◆ Task instructions
Copy every line of the entries that includes the word "Adhesive".

Task material Block Start

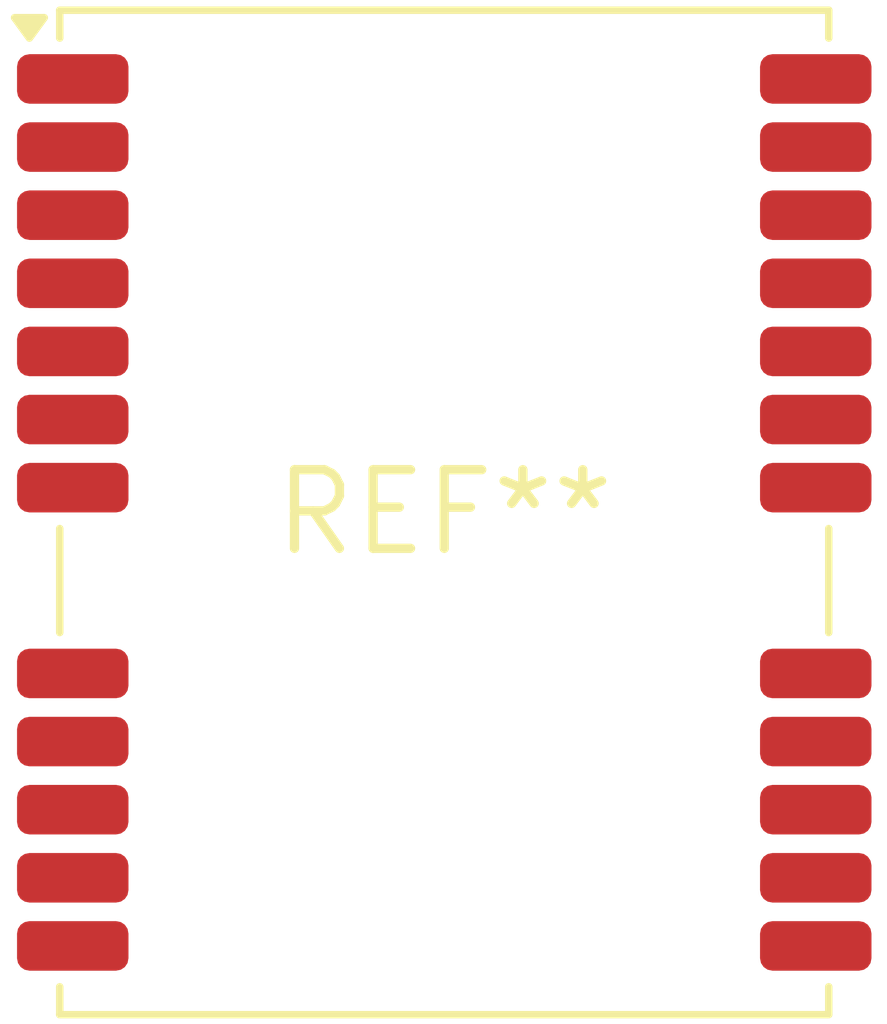
<source format=kicad_pcb>
(kicad_pcb (version 20240108) (generator pcbnew)

  (general
    (thickness 1.6)
  )

  (paper "A4")
  (layers
    (0 "F.Cu" signal)
    (31 "B.Cu" signal)
    (32 "B.Adhes" user "B.Adhesive")
    (33 "F.Adhes" user "F.Adhesive")
    (34 "B.Paste" user)
    (35 "F.Paste" user)
    (36 "B.SilkS" user "B.Silkscreen")
    (37 "F.SilkS" user "F.Silkscreen")
    (38 "B.Mask" user)
    (39 "F.Mask" user)
    (40 "Dwgs.User" user "User.Drawings")
    (41 "Cmts.User" user "User.Comments")
    (42 "Eco1.User" user "User.Eco1")
    (43 "Eco2.User" user "User.Eco2")
    (44 "Edge.Cuts" user)
    (45 "Margin" user)
    (46 "B.CrtYd" user "B.Courtyard")
    (47 "F.CrtYd" user "F.Courtyard")
    (48 "B.Fab" user)
    (49 "F.Fab" user)
    (50 "User.1" user)
    (51 "User.2" user)
    (52 "User.3" user)
    (53 "User.4" user)
    (54 "User.5" user)
    (55 "User.6" user)
    (56 "User.7" user)
    (57 "User.8" user)
    (58 "User.9" user)
  )

  (setup
    (pad_to_mask_clearance 0)
    (pcbplotparams
      (layerselection 0x00010fc_ffffffff)
      (plot_on_all_layers_selection 0x0000000_00000000)
      (disableapertmacros false)
      (usegerberextensions false)
      (usegerberattributes false)
      (usegerberadvancedattributes false)
      (creategerberjobfile false)
      (dashed_line_dash_ratio 12.000000)
      (dashed_line_gap_ratio 3.000000)
      (svgprecision 4)
      (plotframeref false)
      (viasonmask false)
      (mode 1)
      (useauxorigin false)
      (hpglpennumber 1)
      (hpglpenspeed 20)
      (hpglpendiameter 15.000000)
      (dxfpolygonmode false)
      (dxfimperialunits false)
      (dxfusepcbnewfont false)
      (psnegative false)
      (psa4output false)
      (plotreference false)
      (plotvalue false)
      (plotinvisibletext false)
      (sketchpadsonfab false)
      (subtractmaskfromsilk false)
      (outputformat 1)
      (mirror false)
      (drillshape 1)
      (scaleselection 1)
      (outputdirectory "")
    )
  )

  (net 0 "")

  (footprint "ublox_NEO" (layer "F.Cu") (at 0 0))

)

</source>
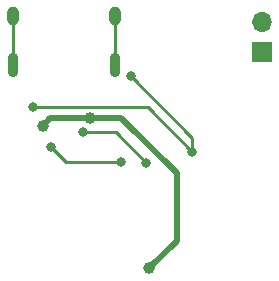
<source format=gbr>
%TF.GenerationSoftware,KiCad,Pcbnew,5.1.10-88a1d61d58~90~ubuntu20.04.1*%
%TF.CreationDate,2021-09-19T21:40:22+08:00*%
%TF.ProjectId,IP2721-USB-C-breakout,49503237-3231-42d5-9553-422d432d6272,rev?*%
%TF.SameCoordinates,Original*%
%TF.FileFunction,Copper,L2,Bot*%
%TF.FilePolarity,Positive*%
%FSLAX46Y46*%
G04 Gerber Fmt 4.6, Leading zero omitted, Abs format (unit mm)*
G04 Created by KiCad (PCBNEW 5.1.10-88a1d61d58~90~ubuntu20.04.1) date 2021-09-19 21:40:22*
%MOMM*%
%LPD*%
G01*
G04 APERTURE LIST*
%TA.AperFunction,ComponentPad*%
%ADD10O,1.000000X1.600000*%
%TD*%
%TA.AperFunction,ComponentPad*%
%ADD11O,0.900000X2.100000*%
%TD*%
%TA.AperFunction,ComponentPad*%
%ADD12O,1.700000X1.700000*%
%TD*%
%TA.AperFunction,ComponentPad*%
%ADD13R,1.700000X1.700000*%
%TD*%
%TA.AperFunction,ViaPad*%
%ADD14C,0.800000*%
%TD*%
%TA.AperFunction,ViaPad*%
%ADD15C,1.000000*%
%TD*%
%TA.AperFunction,Conductor*%
%ADD16C,0.250000*%
%TD*%
%TA.AperFunction,Conductor*%
%ADD17C,0.500000*%
%TD*%
G04 APERTURE END LIST*
D10*
%TO.P,U2,S1*%
%TO.N,Net-(U2-PadS1)*%
X129374560Y-47794620D03*
X120734560Y-47794620D03*
D11*
X129374560Y-51974620D03*
X120734560Y-51974620D03*
%TD*%
D12*
%TO.P,J1,2*%
%TO.N,GND*%
X141869560Y-48318420D03*
D13*
%TO.P,J1,1*%
%TO.N,VOUT*%
X141869560Y-50858420D03*
%TD*%
D14*
%TO.N,GND*%
X130741420Y-52915820D03*
X135958580Y-59301380D03*
X122444130Y-55554880D03*
D15*
%TO.N,VIN*%
X127299720Y-56474360D03*
X132265420Y-69181980D03*
X123294140Y-57096660D03*
D14*
%TO.N,CC1*%
X129909060Y-60180220D03*
X123985020Y-58892440D03*
%TO.N,CC2*%
X132046560Y-60235920D03*
X126702820Y-57655460D03*
%TD*%
D16*
%TO.N,GND*%
X130741420Y-52915820D02*
X135958580Y-58132980D01*
X135958580Y-58132980D02*
X135958580Y-59301380D01*
X135958580Y-59301380D02*
X132212080Y-55554880D01*
X132212080Y-55554880D02*
X122444130Y-55554880D01*
D17*
%TO.N,VIN*%
X127299720Y-56474360D02*
X129951480Y-56474360D01*
X129951480Y-56474360D02*
X134620000Y-61142880D01*
X134620000Y-61142880D02*
X134620000Y-66827400D01*
X134620000Y-66827400D02*
X132265420Y-69181980D01*
X123916440Y-56474360D02*
X123294140Y-57096660D01*
X127299720Y-56474360D02*
X123916440Y-56474360D01*
D16*
%TO.N,CC1*%
X125272800Y-60180220D02*
X123985020Y-58892440D01*
X129909060Y-60180220D02*
X125272800Y-60180220D01*
%TO.N,Net-(U2-PadS1)*%
X129374560Y-51974620D02*
X129374560Y-47794620D01*
X120734560Y-51974620D02*
X120734560Y-47794620D01*
%TO.N,CC2*%
X132046560Y-60235920D02*
X129466100Y-57655460D01*
X129466100Y-57655460D02*
X126702820Y-57655460D01*
%TD*%
M02*

</source>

Task material Block End

◆ Result for this exercise
    (32 "B.Adhes" user "B.Adhesive")
    (33 "F.Adhes" user "F.Adhesive")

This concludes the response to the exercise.